**WORK TO BE COMPLETED**:
Copy the items word for word, from the line holding "Damage, Tought, Sun" through the line holding "Reading right to", including both of those lines. Leave the pictures out of your copy.

**Items listed in a dataset**:
++++++++++

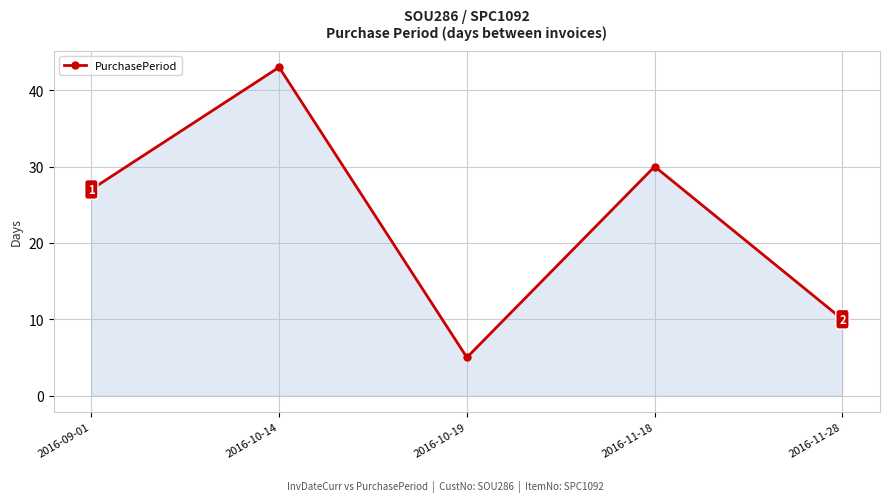

What is the value of the 5th point from the left?

10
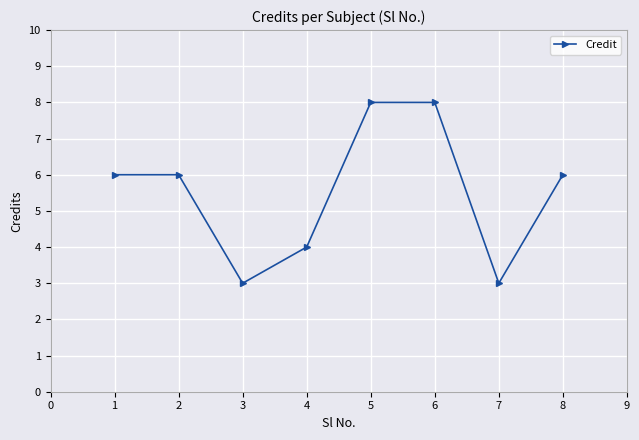

What is the minimum value shown in the chart?

3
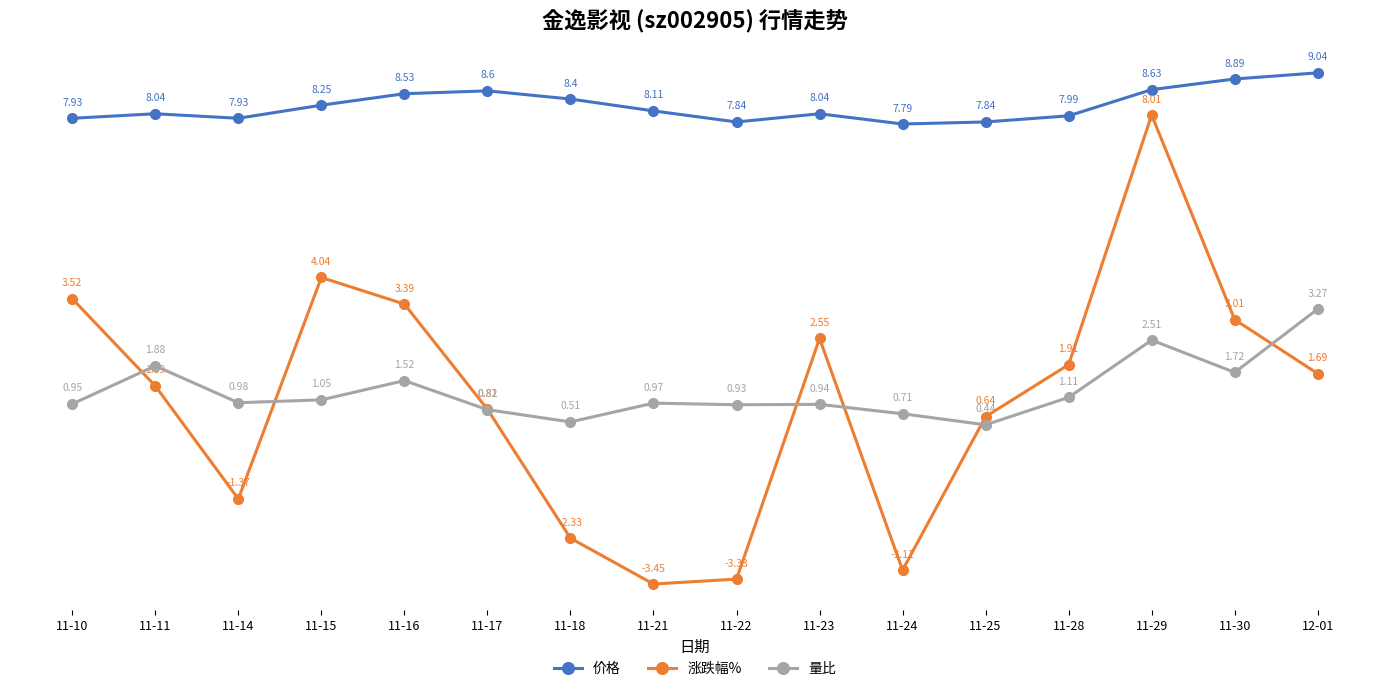

How many values in the 涨跌幅% series exceed 1?

9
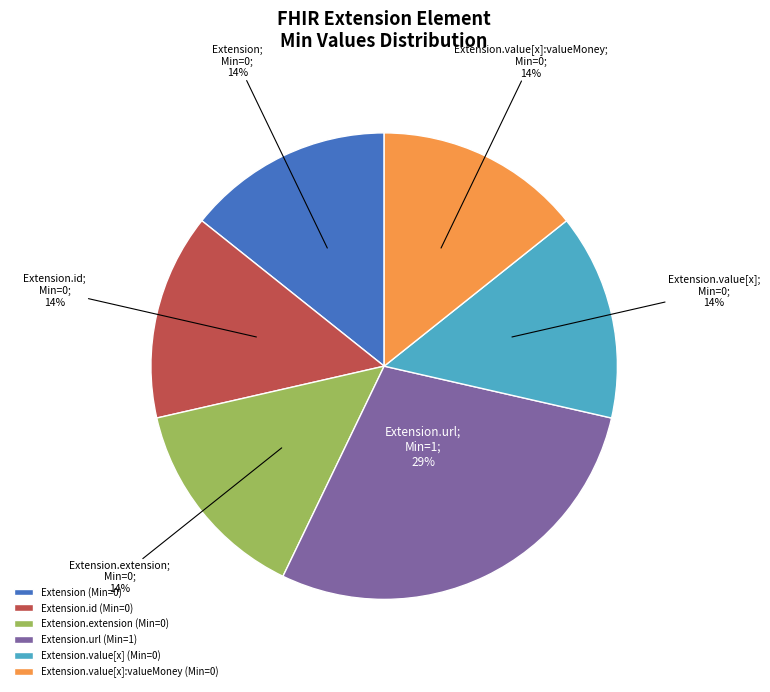

Does any single category account for the majority?

No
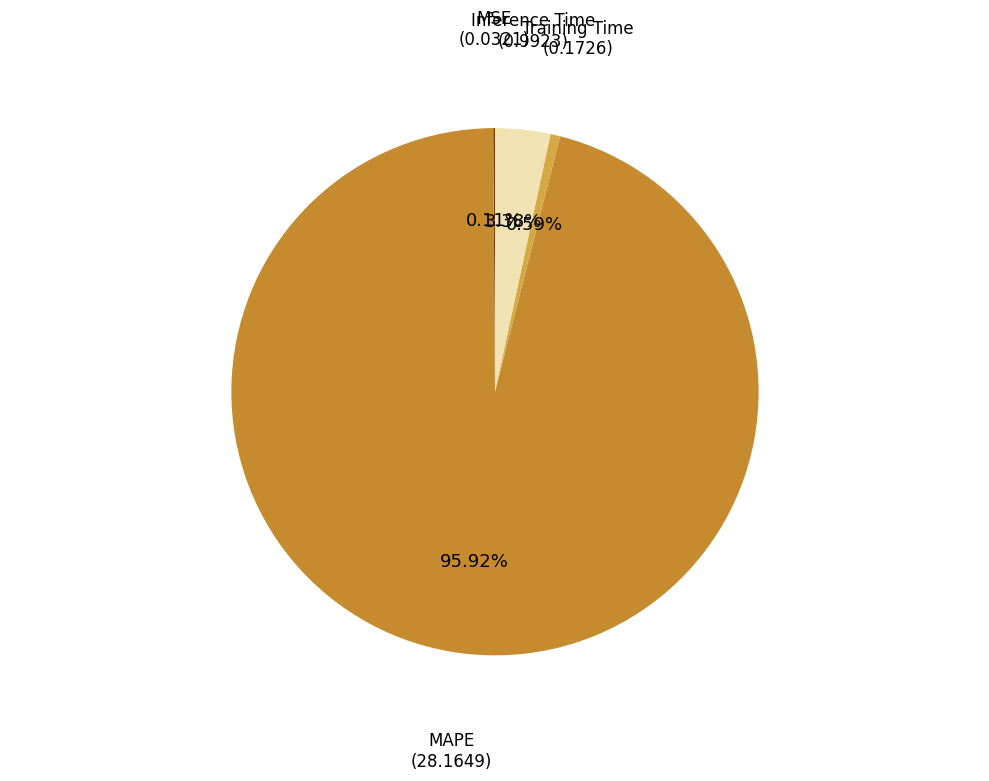

Which category has the smallest portion of the pie?

MSE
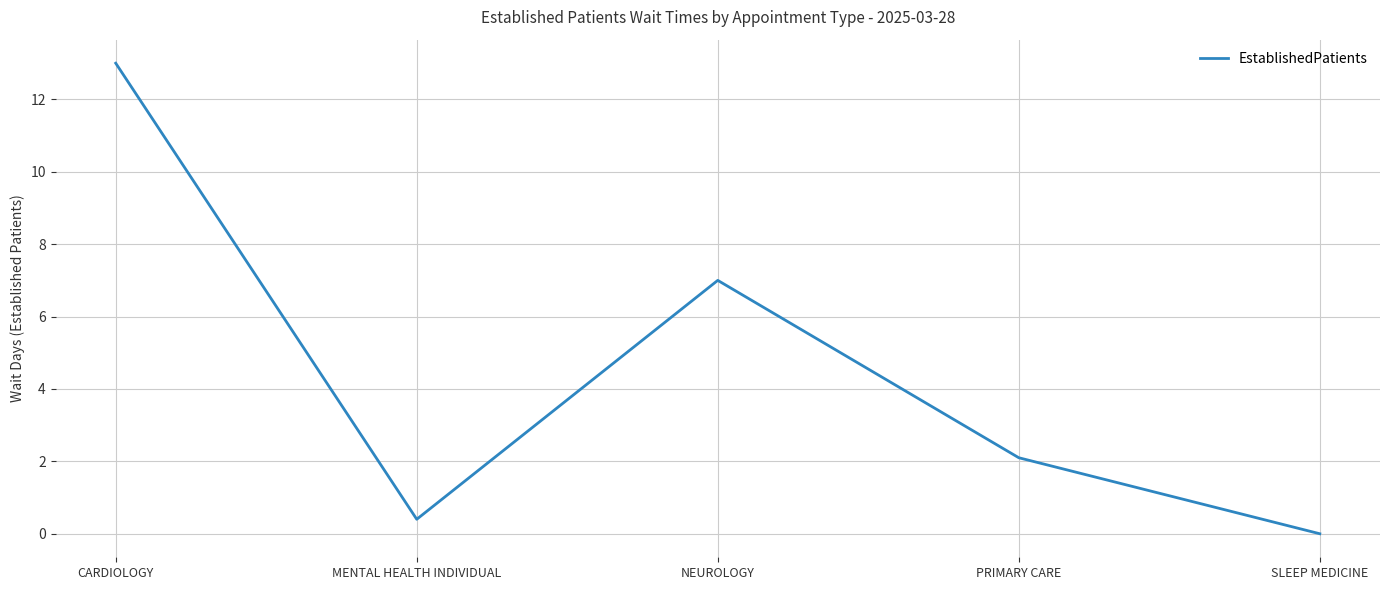

What is the sum of the values at SLEEP MEDICINE and CARDIOLOGY?

13.0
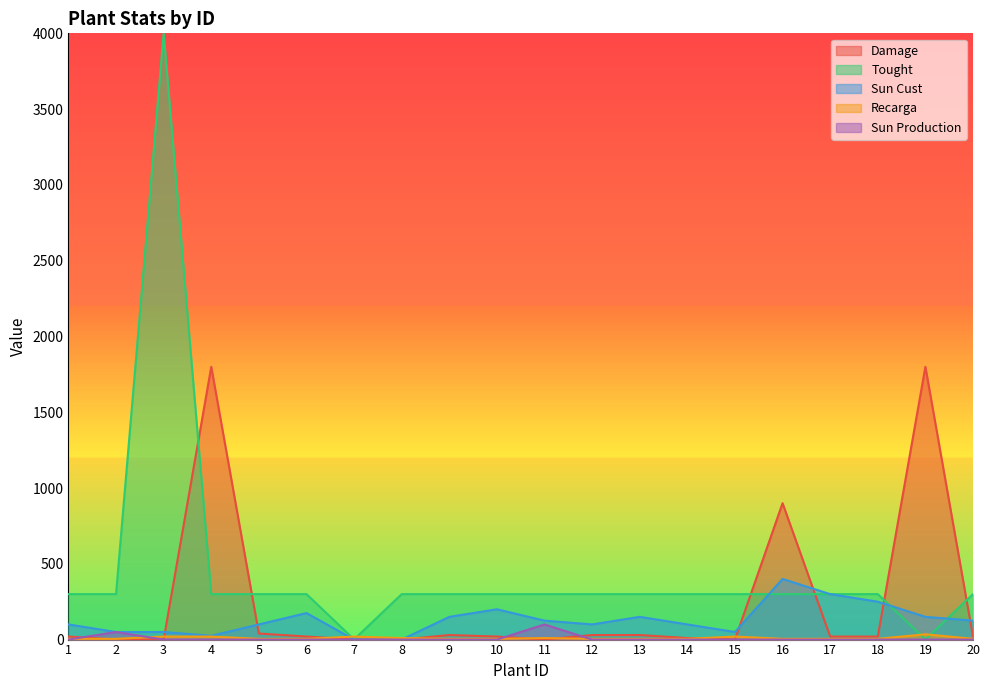

What are all the series names shown in the legend?

Damage, Tought, Sun Cust, Recarga, Sun Production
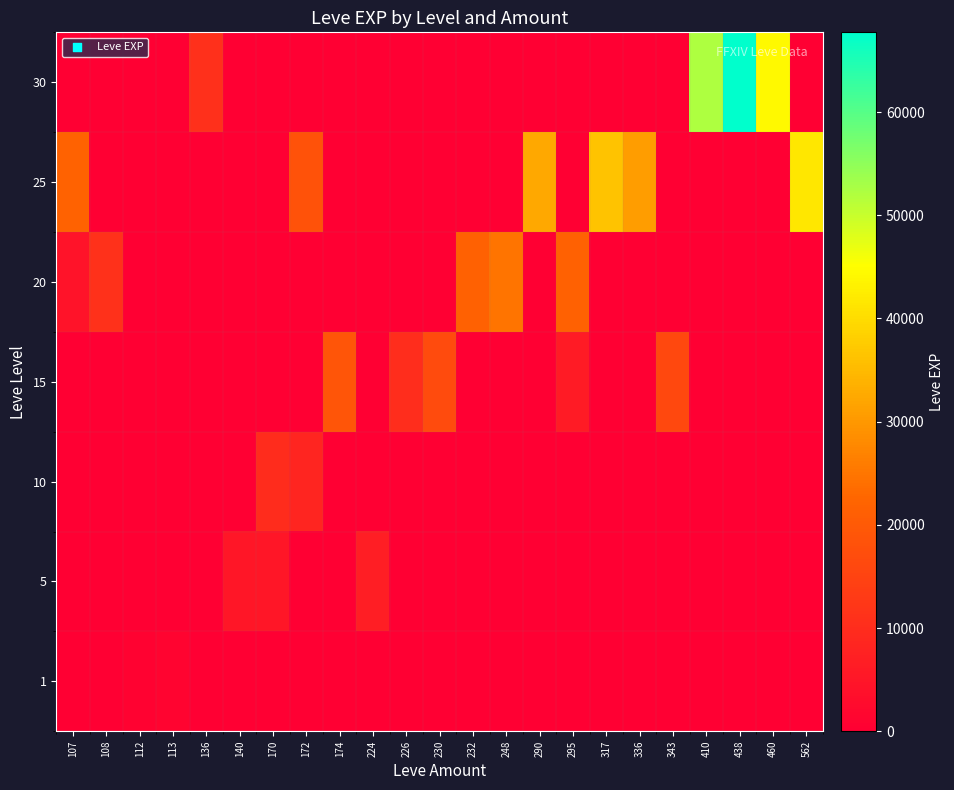

Reading right to left, transcribe all the data shown in this chart.

1: 562=0	460=0	438=0	410=0	343=0	336=0	317=0	295=0	290=0	248=0	232=0	230=0	226=0	224=0	174=0	172=0	170=0	140=0	136=0	113=1160	112=630	108=0	107=0
5: 562=0	460=0	438=0	410=0	343=0	336=0	317=0	295=0	290=0	248=0	232=0	230=0	226=0	224=6840	174=0	172=0	170=5220	140=5220	136=0	113=0	112=0	108=0	107=0
10: 562=0	460=0	438=0	410=0	343=0	336=0	317=0	295=0	290=0	248=0	232=0	230=0	226=0	224=0	174=0	172=8430	170=9990	140=0	136=0	113=0	112=0	108=0	107=0
15: 562=0	460=0	438=0	410=0	343=15980	336=0	317=0	295=6110	290=0	248=0	232=0	230=16920	226=10100	224=0	174=18910	172=0	170=0	140=0	136=0	113=0	112=0	108=0	107=0
20: 562=0	460=0	438=0	410=0	343=0	336=0	317=0	295=21600	290=0	248=24710	232=21600	230=0	226=0	224=0	174=0	172=0	170=0	140=0	136=0	113=0	112=0	108=10970	107=4440
25: 562=41630	460=0	438=0	410=0	343=0	336=30820	317=36390	295=0	290=32460	248=0	232=0	230=0	226=0	224=0	174=0	172=18490	170=0	140=0	136=0	113=0	112=0	108=0	107=21830
30: 562=0	460=44230	438=67730	410=52220	343=0	336=0	317=0	295=0	290=0	248=0	232=0	230=0	226=0	224=0	174=0	172=0	170=0	140=0	136=10740	113=0	112=0	108=0	107=0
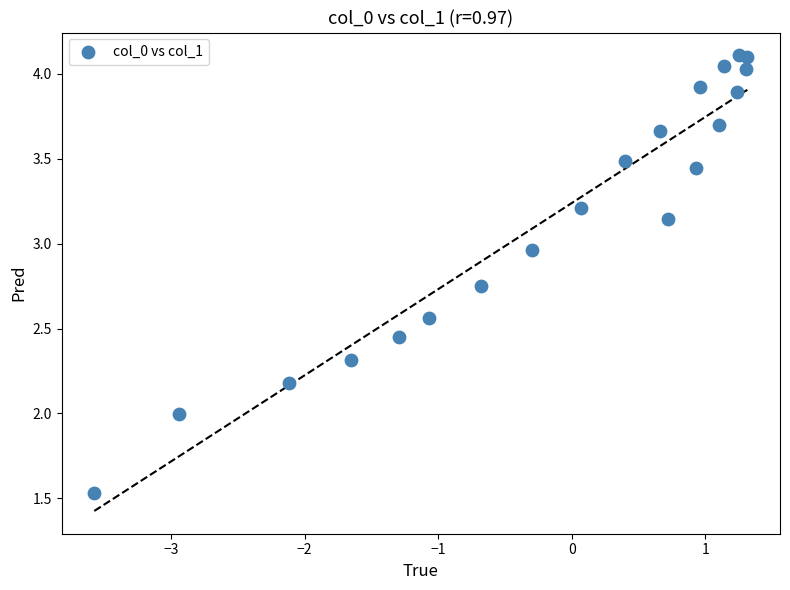

What is the range of X values (max minus min)?

4.9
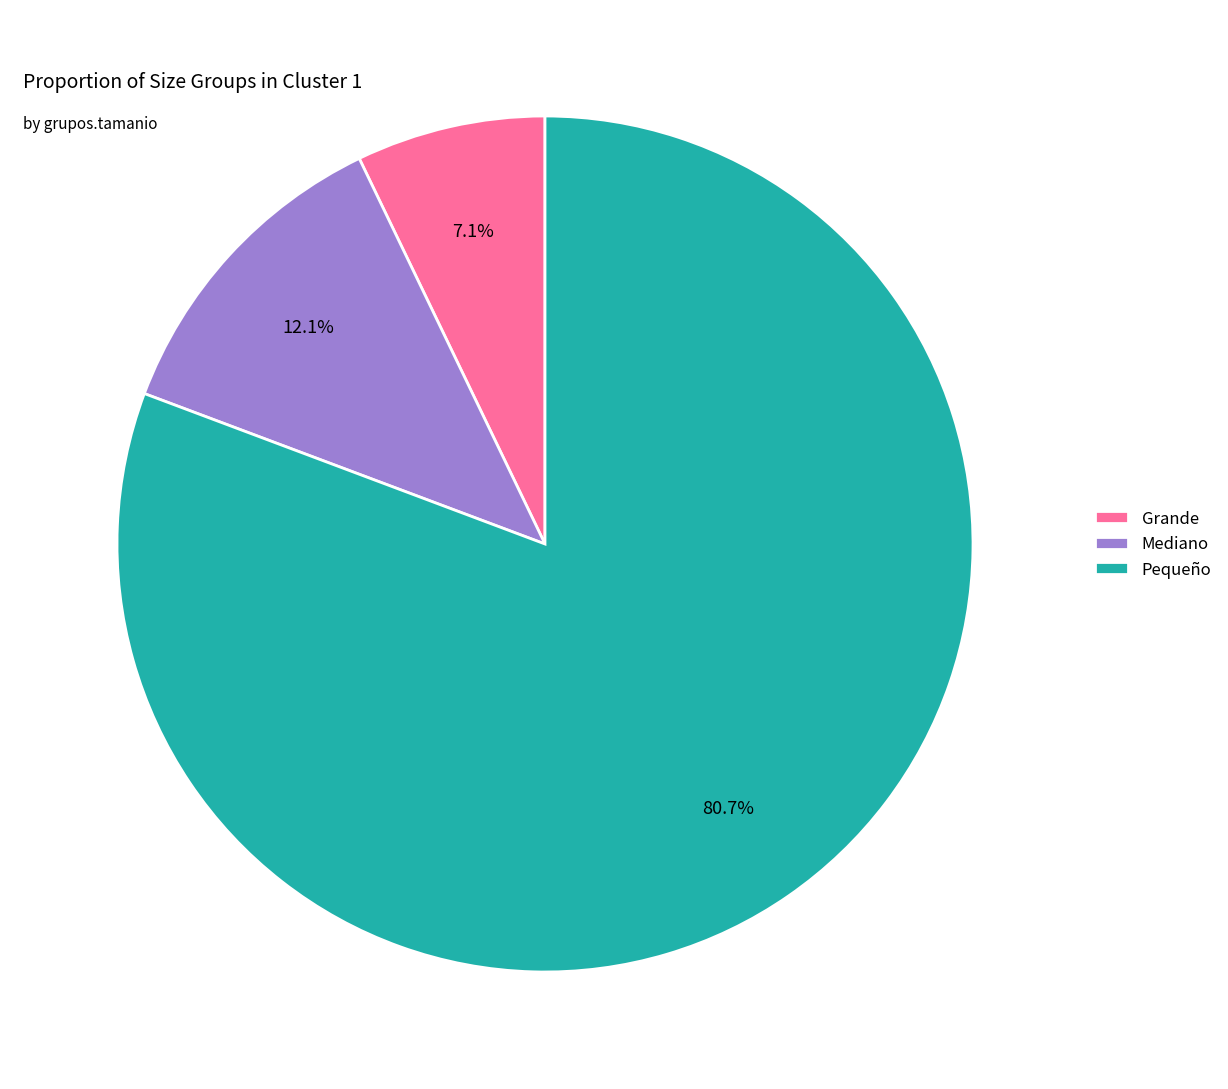

Do Grande and Pequeño together represent more than half of the pie?

Yes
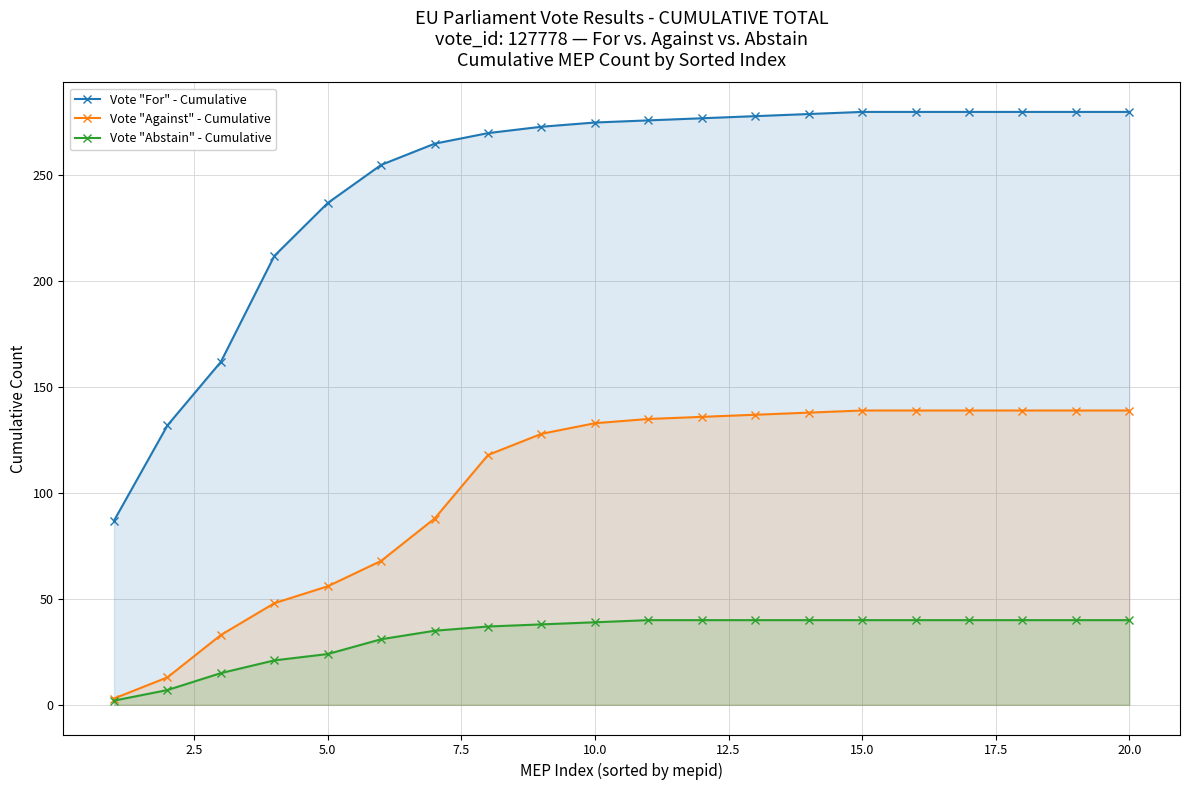

Is the value of Vote "For" - Cumulative at 15 greater than the value of Vote "Against" - Cumulative at 18?

Yes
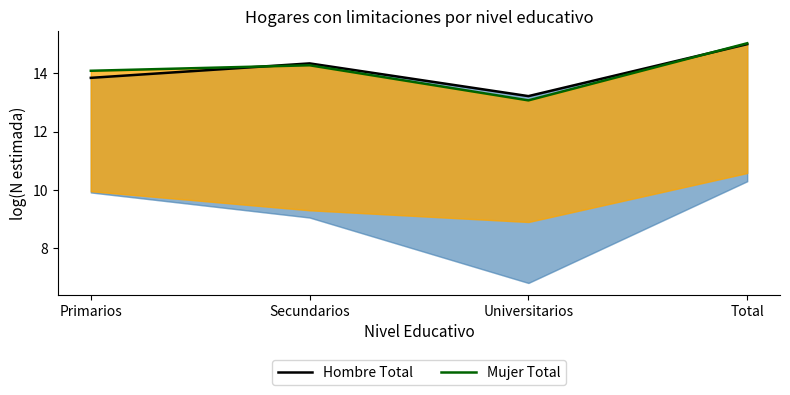

What is the difference between the maximum and second lowest values in the Mujer Total series?

0.9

++++++++++

**RESPONSE BOX**:
Damage, Tought, Sun Cust, Recarga, Sun Production

Reading right to left, transcribe all the data shown in this chart.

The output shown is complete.